I wanted to switch to KeePassXC and I wanted to download it on a encrypted USB drive for portability. I know I can do this on Windows, but will the password manager work on other OSes? I switch between Windows and Linux, and I want to make sure that I can do it on both. I read an online article that says its possible, but you need to make sure you have a certain file on the drive for it to work?


I use a synced kbdx file on Linux (keepass-xc) and Android (KeePassDX) daily with the same keepass file. It handles all my logins, TOTP, passwords, passkeys no problem. I synchronize it using syncthing. When the two machines are on the same WiFi (or on a meshed VPN like tailscale) and can talk to each other, they sync freely.
I know someone who has it set up the same way who also uses Windows in the mix.
I haven’t checked the code, but it seems the writes the file is not actively being held open for reading and writing, with constant updates happening, updates appear to be transactional. I’ve only ended up with two sync errors in 3 years of daily syncing and I was able to merge the two files with the keepass-xc cli merge options.
The key distinction here is the program keepass-xc is not keepass the standard, just a program for reading the kbdx vault. A really good, externally audited, well coded, security first program for reading the vault!
If you’re concerned about the sync, it might be worth checking out how the original program expects DB sync to be done.
If you’re concerned about the manager working across os’s, don’t be. The primary use case, in the browser, is cross-platform by way be being a browser add-on. The brains of the operation are bundled in the keepass-xc app as a local server that only gets enabled when you switch on browser integration in the manager. The browser add-on sends web addresses to that server, and then the manager looks up the response, and sends back the correct credential. This interchange is encrypted during the pairing process.

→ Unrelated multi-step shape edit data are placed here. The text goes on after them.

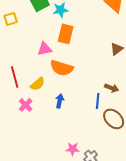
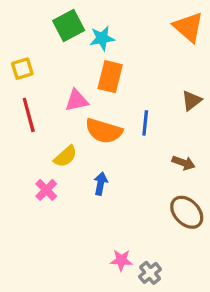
yellow square: (11, 19) -> (22, 69), moved
red line: (15, 77) -> (29, 115), moved
blue line: (98, 101) -> (145, 123), moved

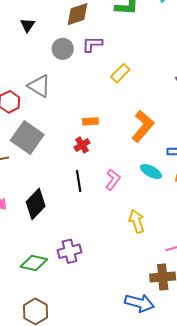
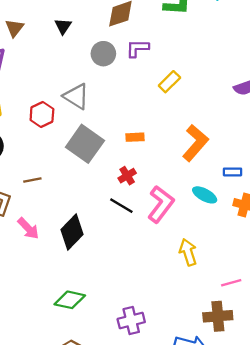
gray square: (27, 137) -> (85, 144), moved
red cross: (82, 145) -> (127, 176), moved
pink L-shape: (113, 180) -> (161, 204), size x1.5
black line: (79, 181) -> (121, 206), turned -50
purple cross: (69, 251) -> (131, 321), moved

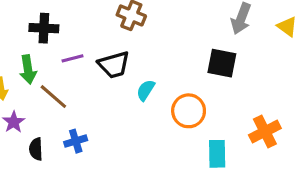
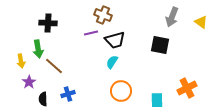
purple line: (72, 58) -> (91, 33), moved
black trapezoid: (114, 65) -> (115, 40), moved
orange circle: (189, 111) -> (121, 91), moved

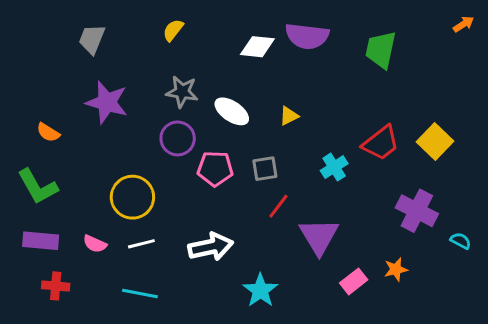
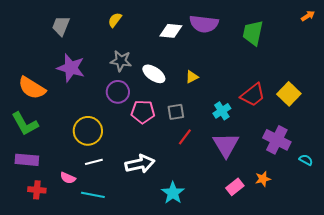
orange semicircle: (48, 132) -> (32, 88), size x1.8
purple triangle: (319, 236) -> (226, 145), moved
pink semicircle: (95, 244) -> (68, 178), moved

On Android, KeePassDX hooks in to the built-in passwords, passkeys, and accounts ‘preferred service’ and offers password autofill in the keyboard suggestions bar, and comes with a credential-fill keyboard you can switch to on the fly if needed. It also saves passwords in normal apps, by storing the app id in the credential under a custom field ‘AndroidApp’ to help narrow down hinting. E.g. com.hjiansu.thunder for my Lemmy app, or com.android.settings for WiFi SSIDs and PSKs.
Doesn’t saving a password and TOTP in the same file kind of bypass the entire point of MFA?
Yes, technically. As always, it depends on your threat model.
They suggest a separation of TOTP and the rest in two different files
I’ll keep that all in mind. Thank you.